Start of Given passage

In many senses the latest advances in wireless technology can go a long way to making your home safer. From CCTV to baby monitors, from smart doorbells to fire, smoke and O2 detectors, there are a plethora of different devices which make home security far easier and more practical than ever before.
Who Watches The Watchman?
The upside of accessibility is that you can attach any number of Internet of Things (IoT) devices to your home hub and control them all from the comfort of your sofa, or from anywhere else in the world for that matter, so long as you have an internet connection. The downside is that, unless you follow a few basic security protocols, so can anybody else with a will, a little know how, and a laptop.
As the number of devices which are online via the IoT, so does the number of potential breeches in security which could be abused by a hacker.
As your home network grows you may find that your wifi router can’t keep up with the volume of data which is being processed, and you want to buy a new one. That’s good in at least two ways. Old WiFi routers weren’t built to ward off determined hackers. All the old security was concerned with was keeping people out and preventing them from piggybacking your bandwidth. New routers are far more secure, and designed to keep out hackers who would want to get into your network for several reasons. As with so many things, the more you spend, the better the features and benefits. A top end router doesn’t only deliver a better signal and speed, it also offers better security protocols.

End of Given passage
Start of Record extracts

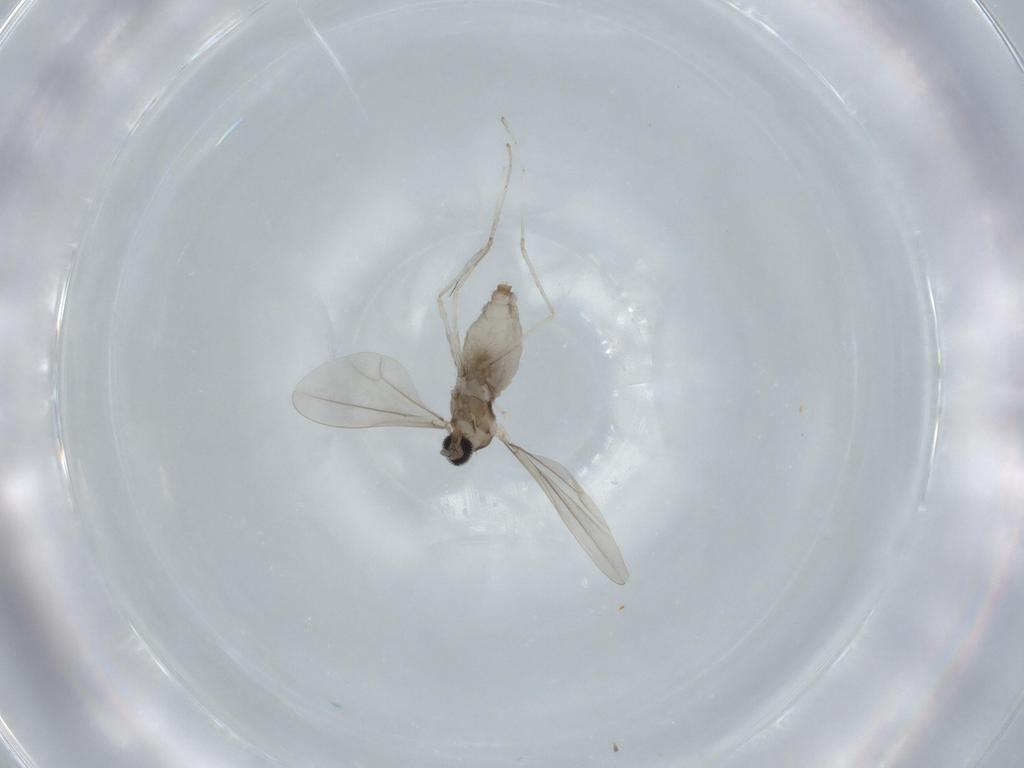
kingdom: Animalia
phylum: Arthropoda
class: Insecta
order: Diptera
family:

End of Record extracts

### Your task:
From the home security passage above, reproduce verbatim the section that opens with the words containing "Who Watches The" and closes with "and a laptop.".

### Response:
Who Watches The Watchman?
The upside of accessibility is that you can attach any number of Internet of Things (IoT) devices to your home hub and control them all from the comfort of your sofa, or from anywhere else in the world for that matter, so long as you have an internet connection. The downside is that, unless you follow a few basic security protocols, so can anybody else with a will, a little know how, and a laptop.